Supplied material:
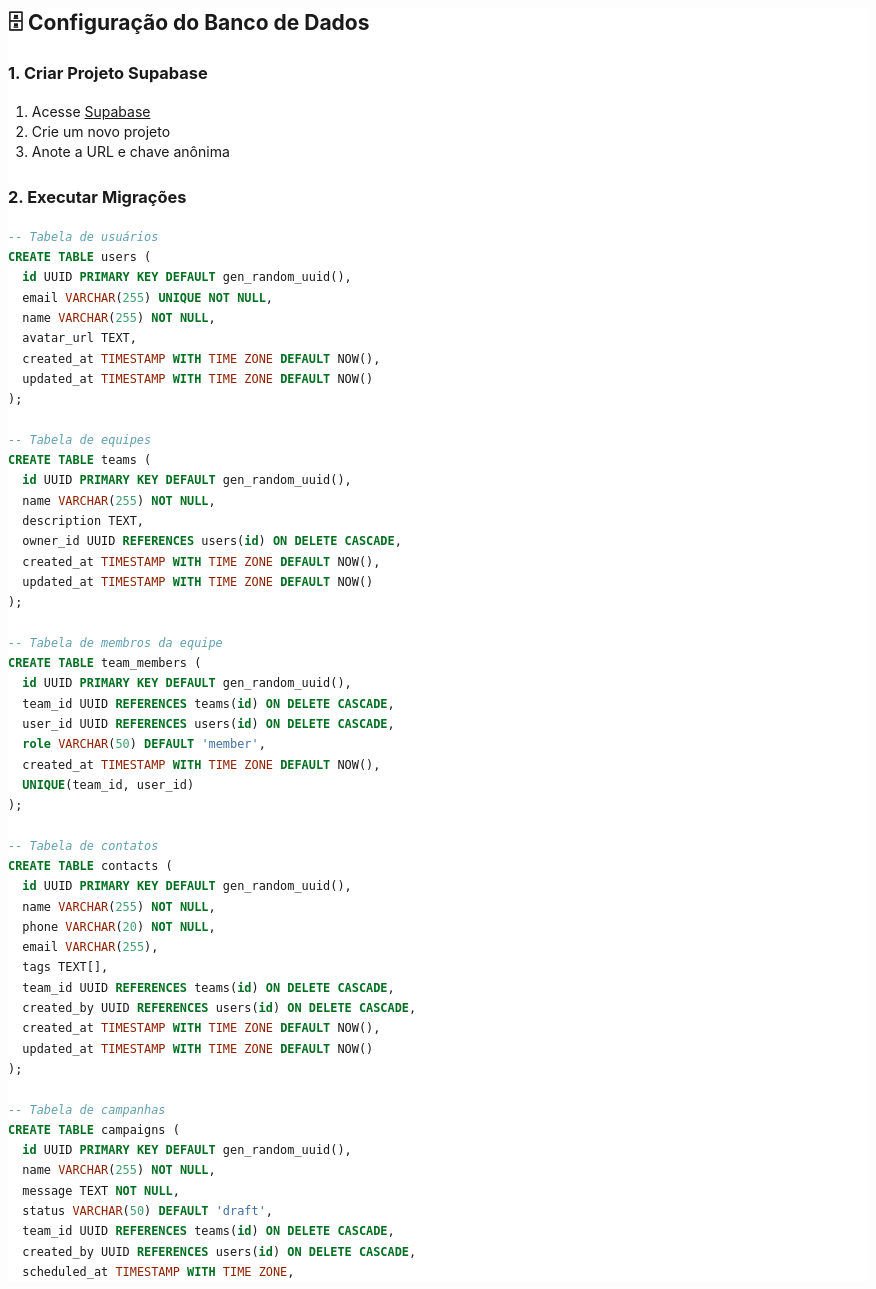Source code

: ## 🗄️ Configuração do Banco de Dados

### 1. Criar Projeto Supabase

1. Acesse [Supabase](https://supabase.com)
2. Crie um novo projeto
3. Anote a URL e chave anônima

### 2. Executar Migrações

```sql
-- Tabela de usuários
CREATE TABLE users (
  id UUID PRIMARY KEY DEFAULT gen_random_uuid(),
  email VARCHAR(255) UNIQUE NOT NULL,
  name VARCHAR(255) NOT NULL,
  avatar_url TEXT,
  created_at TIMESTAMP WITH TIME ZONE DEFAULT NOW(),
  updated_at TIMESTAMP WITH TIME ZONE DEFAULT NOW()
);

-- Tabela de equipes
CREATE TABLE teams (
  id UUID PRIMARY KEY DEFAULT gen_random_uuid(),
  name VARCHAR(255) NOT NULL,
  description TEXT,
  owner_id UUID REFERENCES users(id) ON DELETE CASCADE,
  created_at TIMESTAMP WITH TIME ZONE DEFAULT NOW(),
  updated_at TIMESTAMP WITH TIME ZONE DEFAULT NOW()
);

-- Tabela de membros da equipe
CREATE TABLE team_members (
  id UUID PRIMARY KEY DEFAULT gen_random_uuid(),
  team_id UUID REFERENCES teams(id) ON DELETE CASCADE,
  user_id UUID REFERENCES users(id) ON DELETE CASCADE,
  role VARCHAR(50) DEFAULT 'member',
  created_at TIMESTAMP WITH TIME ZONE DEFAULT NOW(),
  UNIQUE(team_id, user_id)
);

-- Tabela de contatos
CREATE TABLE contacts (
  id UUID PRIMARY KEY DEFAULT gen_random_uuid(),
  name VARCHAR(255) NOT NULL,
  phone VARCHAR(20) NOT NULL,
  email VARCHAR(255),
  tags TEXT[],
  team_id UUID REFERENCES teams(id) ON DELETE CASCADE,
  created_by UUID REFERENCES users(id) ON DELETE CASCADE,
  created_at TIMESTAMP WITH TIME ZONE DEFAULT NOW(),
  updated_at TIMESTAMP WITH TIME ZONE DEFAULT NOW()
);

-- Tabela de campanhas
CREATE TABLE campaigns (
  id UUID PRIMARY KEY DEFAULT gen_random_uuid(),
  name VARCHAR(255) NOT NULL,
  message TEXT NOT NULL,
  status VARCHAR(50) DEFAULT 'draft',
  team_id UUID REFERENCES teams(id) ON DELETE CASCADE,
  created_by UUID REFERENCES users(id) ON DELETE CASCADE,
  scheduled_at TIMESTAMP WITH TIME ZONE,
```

* * *

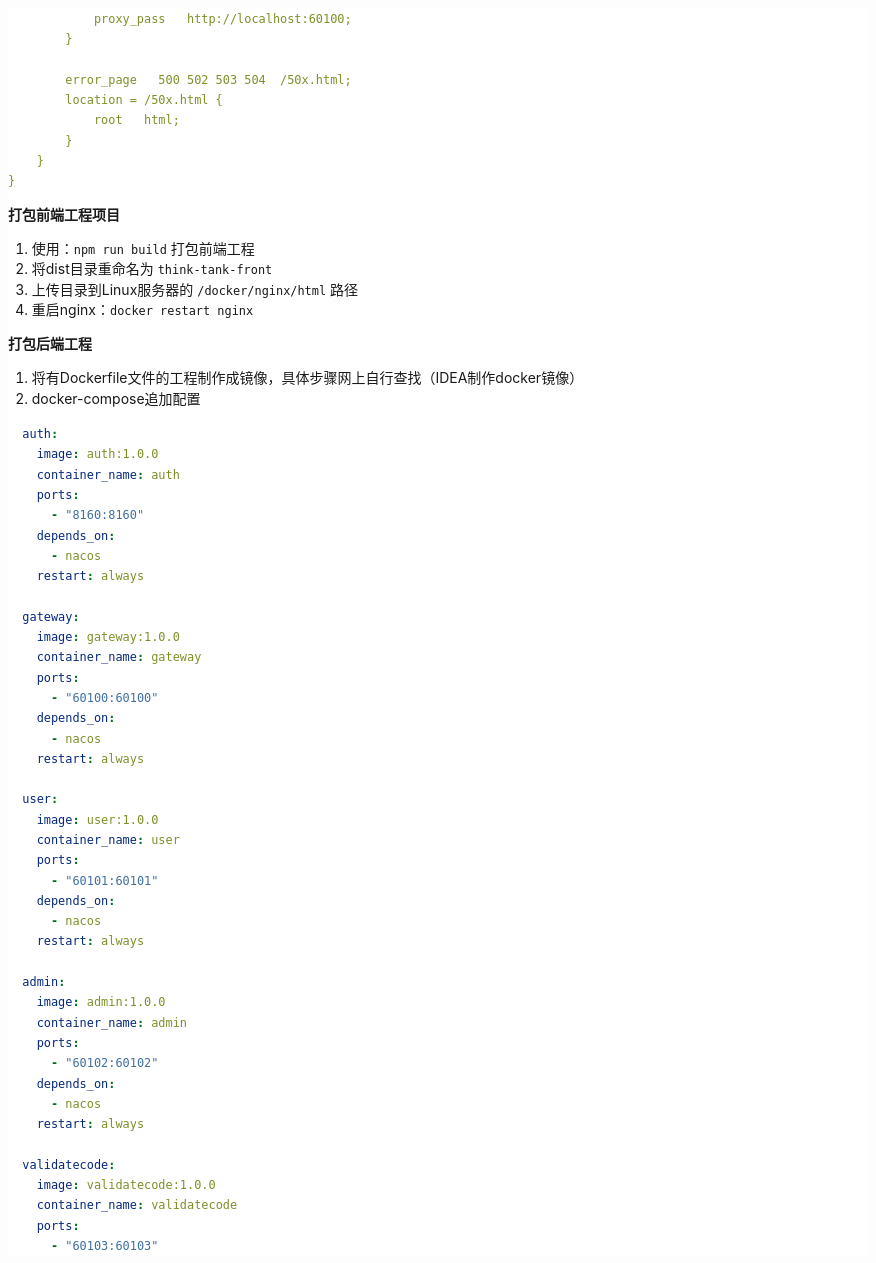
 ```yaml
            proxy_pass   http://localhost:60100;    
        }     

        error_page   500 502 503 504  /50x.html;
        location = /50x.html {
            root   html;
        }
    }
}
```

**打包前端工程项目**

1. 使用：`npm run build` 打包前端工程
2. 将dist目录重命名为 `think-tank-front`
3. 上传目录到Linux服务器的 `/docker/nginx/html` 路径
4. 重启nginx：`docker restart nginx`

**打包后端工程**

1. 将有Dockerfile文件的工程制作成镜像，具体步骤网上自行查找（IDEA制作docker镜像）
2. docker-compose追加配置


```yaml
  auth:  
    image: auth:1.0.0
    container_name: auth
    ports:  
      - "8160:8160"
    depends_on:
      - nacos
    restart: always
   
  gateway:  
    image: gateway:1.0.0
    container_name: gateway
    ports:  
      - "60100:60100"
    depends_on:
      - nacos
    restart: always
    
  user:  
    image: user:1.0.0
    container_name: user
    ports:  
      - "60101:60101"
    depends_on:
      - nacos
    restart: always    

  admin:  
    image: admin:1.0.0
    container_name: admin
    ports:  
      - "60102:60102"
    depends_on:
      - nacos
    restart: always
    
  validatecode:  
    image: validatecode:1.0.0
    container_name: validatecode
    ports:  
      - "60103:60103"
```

Exercise directions: Look through the material above for "html" and copy the lines that have it.

Solution for this task:
        error_page   500 502 503 504  /50x.html;
        location = /50x.html {
            root   html;
3. 上传目录到Linux服务器的 `/docker/nginx/html` 路径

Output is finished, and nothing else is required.